350× SMLMV — up 34% from 2025

1.5–2.5%

Closing Costs

Notary, registration, and retention taxes

~3,678

COP/USD

Peso strengthened ~11% year-over-year

Neighborhoods compared

El Poblado

The established premium district. Purpose-built STR buildings like Energy Living, Blux, and Soul are concentrated here. Higher price per square meter, but access to the legal STR infrastructure justifies the premium for income-focused investors. Cap rates of 8–11% in authorized buildings at reasonable occupancy. The neighborhood also has the densest concentration of international restaurants, coworking spaces, and services.

Laureles

The value play. Lower prices per square meter than El Poblado with strong demand from longer-stay tenants — the "slow-mads" who rent for 1–6 months. Cap rates of 7–10%. The neighborhood has a more local, residential feel with excellent walkability. STR-authorized inventory is thinner here, but buildings that do have authorization face less competition.

Envigado

The quiet long-term play. A separate municipality south of Medellín with lower prices and a family-oriented atmosphere. Best suited for long-term rental strategies with corporate tenants or families. Less tourist demand means STR yields are lower, but vacancy rates tend to be better on extended leases.

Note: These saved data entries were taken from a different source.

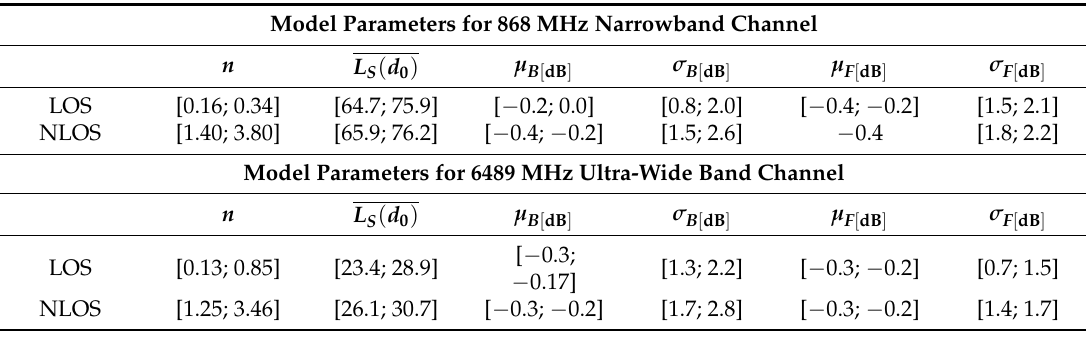
Table 1. Parameters of the system loss model for off-body communication in the ferryboat environment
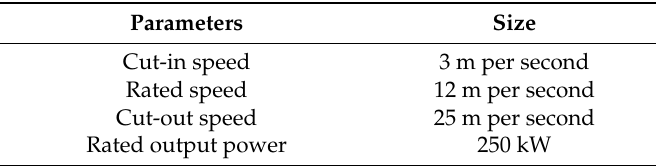
Table 4. Wind turbine characteristics.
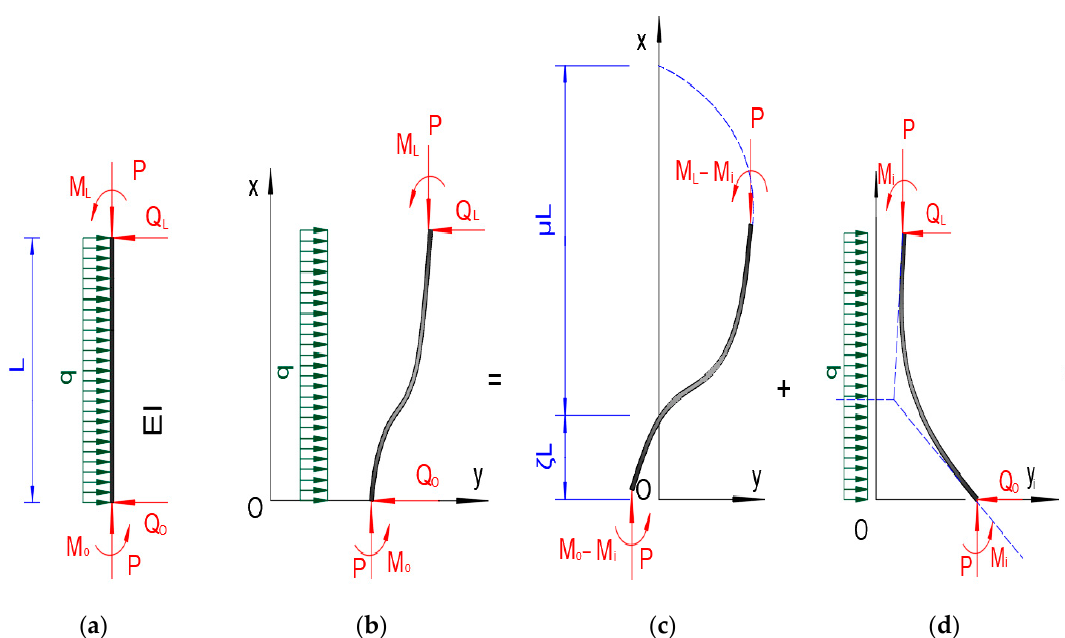
Figure 3. Schematic diagram of force superposition principle of the compression rod: ( a ) the force diagram of the compression rod; ( b ) diagram of the compression rod in a curved equilibrium state; ( c ) the sine curve decomposed by the deflection function; and ( d ) the quadratic parabola decomposed by the deflection function.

The legal framework: what you must understand

Colombia's Horizontal Property Law (Ley 675) determines whether a building permits short-term rentals. The critical rule: if the building's bylaws (Reglamento de Propiedad Horizontal) don't explicitly authorize tourist accommodation, short-term rentals are prohibited by default. Changing the bylaws requires a 70% supermajority vote of all co-owners — practically impossible in most existing buildings.

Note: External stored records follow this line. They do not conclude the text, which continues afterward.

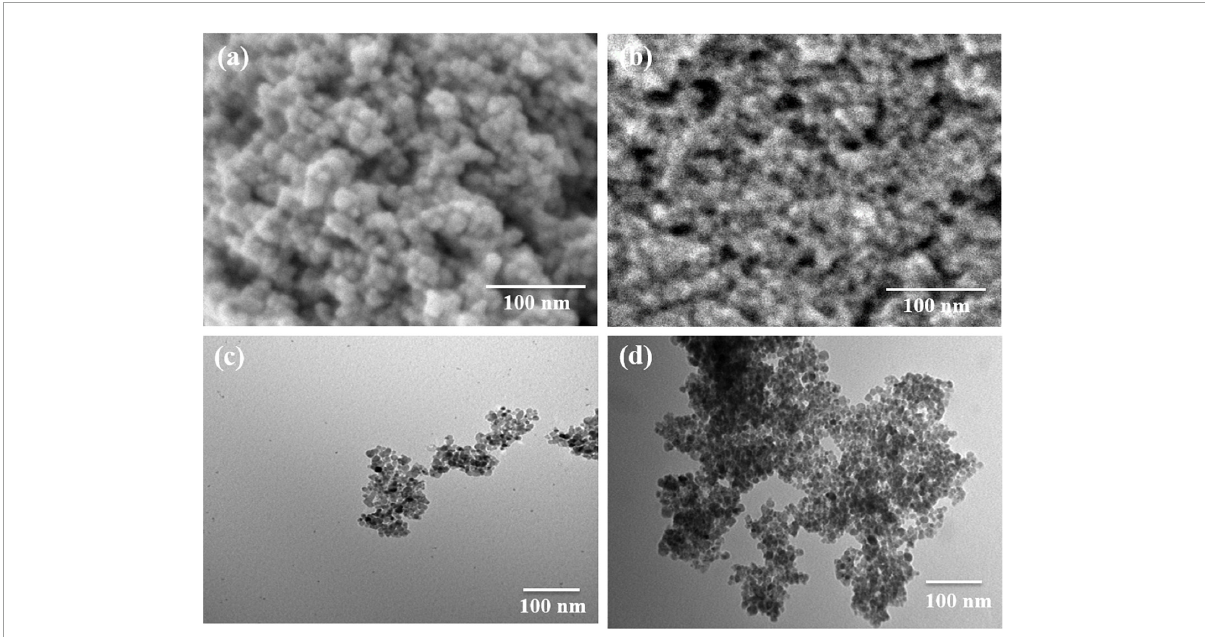
FIGURE1 Morphology of Fe 3 O 4 and CS-Fe 3 O 4 nanoparticles. (a) High-resolution scanning electron microscopy (SEM) image of Fe 3 O 4 nanoparticles. (b) High-resolution SEM image of CS-Fe 3 O 4 nanoparticles. (c) Transmission electron microscopy (TEM) image of Fe 3 O 4 nanoparticles. (d) TEM image of CS-Fe 3 O 4 nanoparticles.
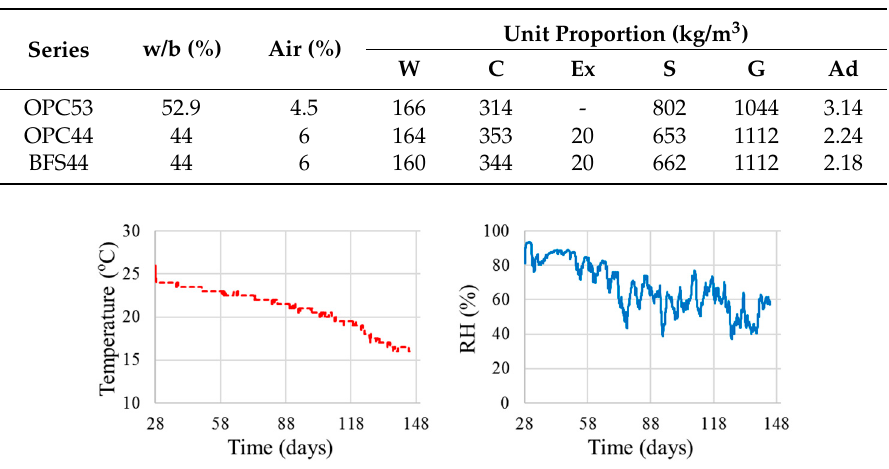
Figure 8. Environmental condition after 28 days of seal-curing.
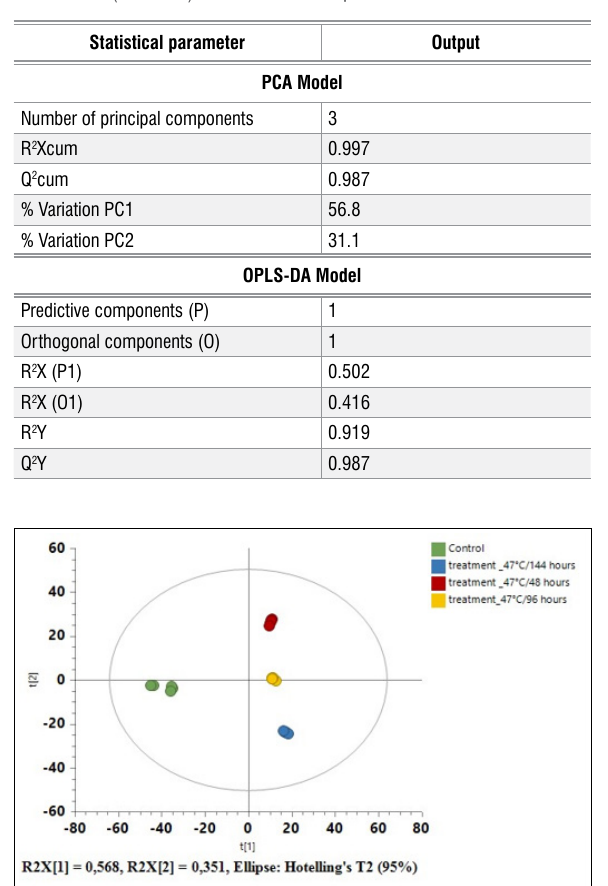
Centre-scaled principal components analysis (PCA) and orthogonal projections to latent structures discriminant analysis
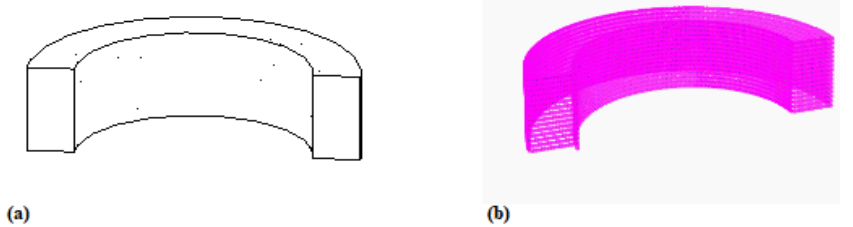
Figure 6. ( a ) Element created in Revit TM ; ( b ) element printing trajectory.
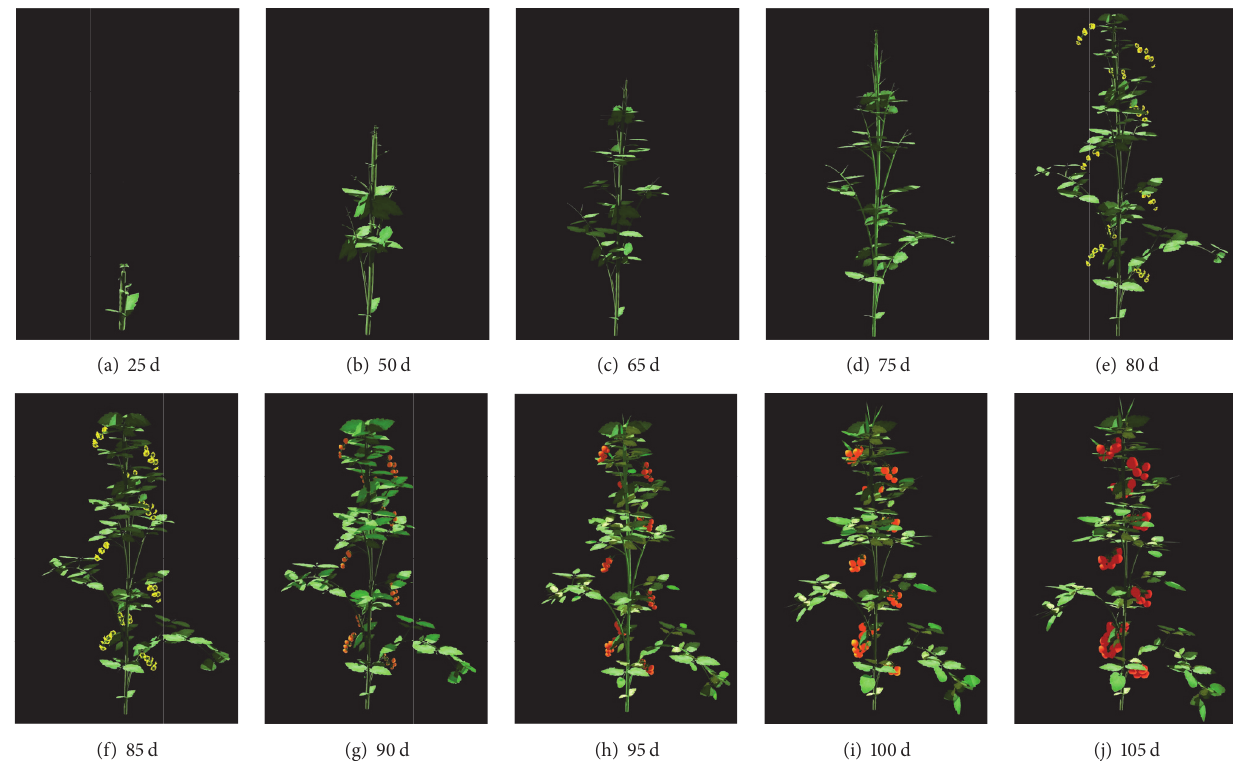
Figure 10: A visual tomato growing series frames generated with our method (in the subfigure title, 𝑖 d means the 𝑖 th day).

Even with bylaw authorization, each unit needs an active RNT (Registro Nacional de Turismo) to operate legally. Enforcement is increasing in Medellín, and Airbnb is legally required to delist properties without valid RNT numbers.

Deep dive: The 70% Rule

Our full analysis covers Ley 675, the supermajority vote mechanic, RNT registration, the legal premium thesis, and an 8-point due diligence checklist.

Read the 70% Rule guide →

Closing costs breakdown

CostRatePaid ByNotes
Notary Fees0.30–0.50%Split 50/50Of property value
Registration Tax~1.0%BuyerImpuesto de Registro
Registry Fee~0.50%BuyerDerechos de Registro
Retention Tax1.0%Seller (verify)Advance income tax — verify is paid
Total Buyer Cost~1.5–2.5%Of purchase price

Rental income taxes

Non-residents: Rental income from Colombian property is considered Colombian-sourced income. If paid abroad via a corporate manager, it's subject to a 20% withholding tax. If you manage the property yourself and receive income directly, you're technically required to file a Colombian income tax return.

Residents (183+ days): Rental income is pooled with your other income and taxed at progressive marginal rates from 0% to 39%. This is another reason why day-count management matters — exceeding 183 days can dramatically change your tax treatment on rental income.

2026 Cost Alert

The investment visa (M-type) now requires 350× SMLMV = approximately $167,000 at current exchange rates (1,750,905 COP × 350 ÷ 3,678). This is up 34% from 2025 due to the combined effect of the 23% SMLMV increase and peso appreciation. Budget your investment visa costs accordingly.

Foreign ownership: what's allowed

Colombia has no restrictions on foreign property ownership. Foreigners can buy, sell, and rent property on the same terms as Colombian citizens. The investment must be registered with the Banco de la República (central bank) to establish the legal paper trail for repatriation of funds. This registration is a procedural step, not a barrier — but skipping it can create problems when you eventually want to sell and move capital out of the country.